Quick background story
Me and some close friends were trying to get active in the gym, but we lacked motivation to do it, so one of them suggested this one app that you can log every time you went to the gym and rank us based on that.
It was a success, we were all hooked on it, I started to go to the gym more than I've ever been. So it got me thinking what was different... The dopamine.
The same feeling that you get when you rank up on a game, we were getting by working out.
Soon my friends and I had the idea to add a challenge on this app, but this time to track our study time. So we can get the same feeling, but studying. Altough it was a great idea, the whole app was built for fitness pourposes... So it came the idea for Study App.
Building the MVP
With the idea in mind and fully validated by my friends, I jumped over VS Code and started developing what would be the first version of Study App.
Tech choices
All of the choices were made in a way that I'd be able to deliver the MVP as fast as possible, with little to no waste of time, so I went with the stack I'm most comfortable with.
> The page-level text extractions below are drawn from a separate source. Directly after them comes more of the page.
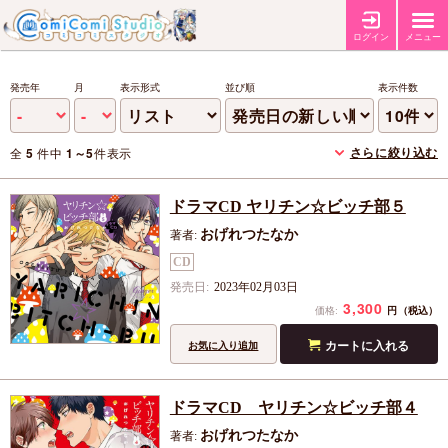
ログイン
メニュー
発売年
月
表示形式
並び順
表示件数
さらに絞り込む
全
5
件中
1～5
件表示
ドラマCD ヤリチン☆ビッチ部５
おげれつたなか
著者:
CD
発売日:
2023年02月03日
3,300
円
価格:
（税込）
カートに入れる
お気に入り追加
ドラマCD ヤリチン☆ビッチ部４
おげれつたなか
著者: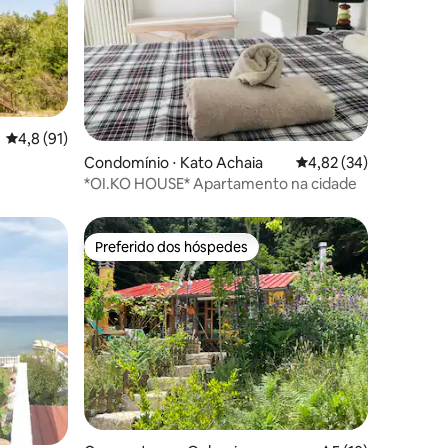
4,8 de uma avaliação média de 5, 91 avaliações
4,8 (91)
ções
Condomínio ⋅ Kato Achaia
4,82 de uma avaliação
4,82 (34)
*OI.KO HOUSE* Apartamento na cidade
Preferido dos hóspedes
Preferido dos hóspedes
ções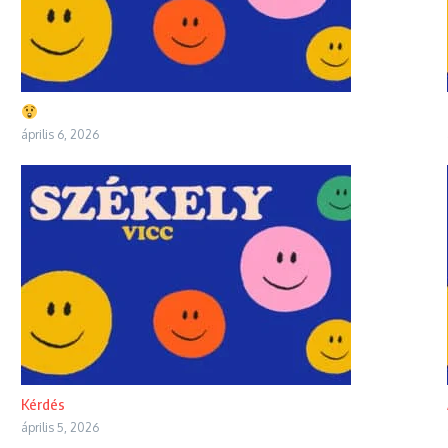
április 6, 2026
Kérdés
április 5, 2026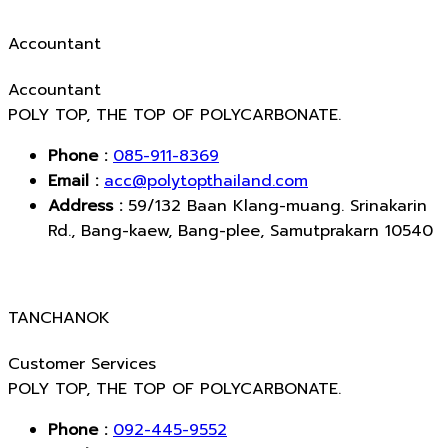
Accountant
Accountant
POLY TOP, THE TOP OF POLYCARBONATE.
Phone :
085-911-8369
Email :
acc@polytopthailand.com
Address :
59/132 Baan Klang-muang. Srinakarin
Rd., Bang-kaew, Bang-plee, Samutprakarn 10540
TANCHANOK
Customer Services
POLY TOP, THE TOP OF POLYCARBONATE.
Phone :
092-445-9552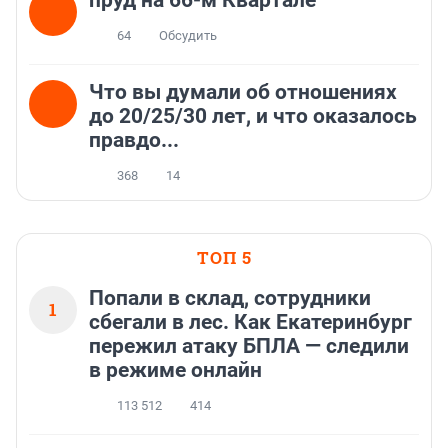
пруд на 66-м Квартале
64
Обсудить
Что вы думали об отношениях
до 20/25/30 лет, и что оказалось
правдо...
368
14
ТОП 5
Попали в склад, сотрудники
1
сбегали в лес. Как Екатеринбург
пережил атаку БПЛА — следили
в режиме онлайн
113 512
414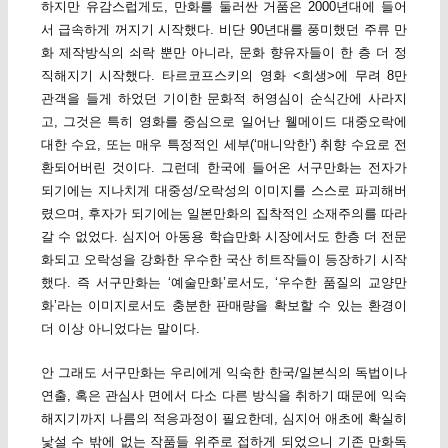
하지만 유감스럽게도, 만화를 둘러싼 거품은 2000년대에 들어
서 급속하게 꺼지기 시작했다. 비단 90년대를 풍미했던 주류 만
화 제작방식의 쇠락 뿐만 아니라, 문화 향유자들이 한 층 더 정
직해지기 시작했다. 타르코프스키의 영화 <희생>에 무려 8만
관객을 들게 하었던 기이한 문화적 허영심이 순식간에 사라지
고, 그것은 특히 영화를 중심으로 일어난 웰메이드 대중오락에
대한 수요, 또는 매우 특정적인 세부(‘매니악한’) 취향 수요로 전
환되어버린 것이다. 그런데 한국에 들어온 서구만화는 전자가
되기에는 지나치게 대중성/오락성의 이미지를 스스로 파괴해버
렸으며, 후자가 되기에는 일본만화의 집착적인 소재주의를 따라
갈 수 없었다. 심지어 아동용 학습만화 시장에서도 한층 더 전문
화되고 오락성을 강화한 우수한 국산 히트작들이 등장하기 시작
했다. 즉 서구만화는 ‘예술만화’로서도, ‘우수한 품질의 교양만
화’라는 이미지로서도 충분한 판매량을 확보할 수 있는 환경이
더 이상 아니었다는 말이다.
안 그래도 서구만화는 우리에게 익숙한 한국/일본식의 독법이나
연출, 혹은 관심사 면에서 다소 다른 방식을 취하기 때문에 익숙
해지기까지 나름의 적응과정이 필요한데, 심지어 애초에 확실히
낯설 수 밖에 없는 작품들 위주로 접하게 되었으니 기존 만화독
To avoid speding too much time making a design system, I used the awesome lib called shadcn/ui to build the components.
For authentication and user management, I went with Clerk to handle the authentication without having to worry about it.
As my database, I went with Firebase Firestore for a while, but soon changed to a postgres instance on Vercel, since I was using Next and deploying on Vercel, it was a no brainer.
And lastly, for the images the users would upload, I simply used a S3 bucket from AWS.
The design
That was a tough part. I was never very good designing great UI/UX interfaces by myself, and when I did, it usually took me a lot of time to get it right.
So I had the idea to use the same design idea the original app were using and just adding the features we needed, changing the stuff we didn't need and so on.
It didn't sound like a bad idea, since the only users would be me and my friends and I wanted to deliver the first version as fast as possible. In the end, done is always better than perfet.
The learning curve
At some point in time, all of us developers think we know how to do everything, that is 'just a google search' and its done... Well, if you didn't, I did thought like that, and soon enough I was proven very wrong.
So many things that were handled by my coworkers and I didn't had to worry about before, I was having to handle by myself, without a team to back me up. It seems like a small thing, building an app for some friends, but in reality it was a huge grow and an amazing experience in spite of it all.
Of course, the app crashed a lot of times on production, the design was not the best, the code wasn't nearly perfect, but it was on and serving its purpose, and that was the best feeling I've had developing something.
My takeaways
Some of the key things I've learned during this experience was:
- Done is always better than perfect.
- You don't know everythin.
- The best motivation is to see other people using your product.
- It's almost certain that the couple first projects you launch will fail, and that's okay.
In summary, quoting Nike: Just do it.